Environnement et la gestion des déchets industriels.

Les ICTAM sont particulièrement sensibles aux enjeux environnementaux (1). Du fait de leur place dans le processus de production et de leurs responsabilités professionnelles, ils peuvent jouer un rôle déterminant.

Faire de la question environnementale un enjeu majeur, c’est refuser de se limiter à la nécessaire évolution des comportements de consommation et interroger le mode de production des richesses, le sens et le contenu de la croissance.

Le réchauffement climatique, la raréfaction des ressources naturelles, le recul de la biodiversité longtemps niés ou minorés, sont aujourd’hui flagrants, dépassant même les prévisions les plus pessimistes. Si la prise en compte de ces questions a progressé, la déconnexion entre les enjeux sociaux et les enjeux environnementaux permet à de nombreuses multinationales de surfer sur une communication «verte» pour masquer leurs pratiques polluantes pour l’environnement et toxiques pour les travailleurs et travailleuses : c’est le capitalisme vert.

Le changement climatique est intrinsèquement lié aux effets du mode de production : LES 1% LES PLUS RICHES DU MONDE ONT UNE EMPREINTE CARBONE MOYENNE 175 FOIS SUPÉRIEURE À CELLE DES 10 % LES PLUS PAUVRES (2).

Pire, ce sont les plus pauvres qui paient l’addition du changement climatique, et les plus riches qui en récupèrent les dividendes, liés au juteux marché des énergies fossiles, à la surexploitation des ressources naturelles ou encore aux nouveaux marchés induits (risques naturels, climatisation…). La financiarisation de l’économie, en soumettant toujours plus les orientations des entreprises aux exigences de rentabilité à court terme du capital, s’attaque dans un même mouvement au social et à l’environnement, à l’intérêt des salarié·e·s comme à ceux de l’ensemble de l’humanité.

Parce que le changement climatique représente de graves menaces, il doit aussi nous servir de levier pour démontrer les impasses du capitalisme et imposer un autre modèle de développement. En nous appuyant sur notre conception du développement humain durable, il nous faut donner du contenu au slogan «Changer le système, pas le climat », lancé par la coalition mondiale constituée à l’occasion de la COP21, et faire vivre son exigence de justice climatique.

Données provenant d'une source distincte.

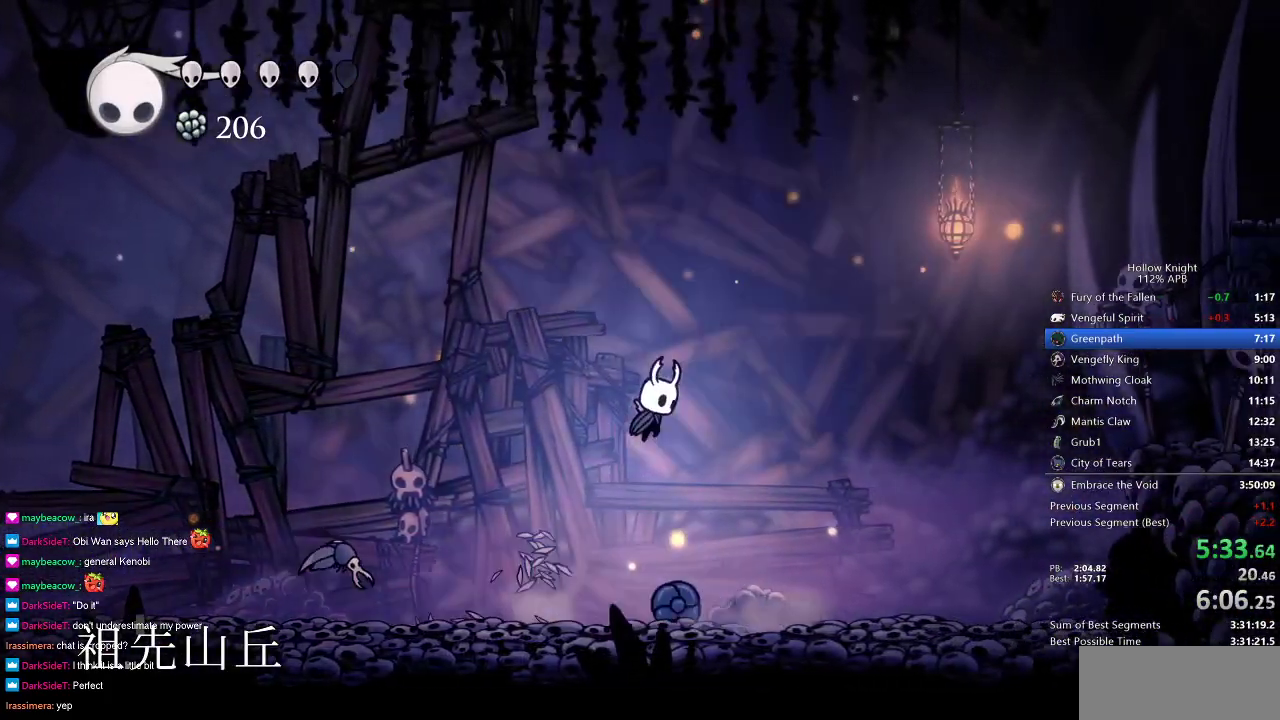
{"keys": ["right"], "events": [[50, "jump", "up"]]}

En nous appuyant sur les aspirations de nos catégories, il nous faut agir sur:

– De nouveaux droits pour les salarié·e·s sur les questions environnementales

Des moteurs truqués, aux conditions de travail scandaleuses dans les abattoirs, en passant par l’utilisation de matières toxiques, voire interdites dans des produits de consommation, l’éthique professionnelle des salarié·e·s est souvent mise à mal. Les problématiques environnementales souffrent aujourd’hui d’être l’ « acteur manquant ». Pour garantir leur prise en compte, à l’opposé des ordonnances Macron, les IRP doivent être consolidées et voir leurs prérogatives et moyens d’actions élargis pour pouvoir intervenir pleinement sur les questions environnementales.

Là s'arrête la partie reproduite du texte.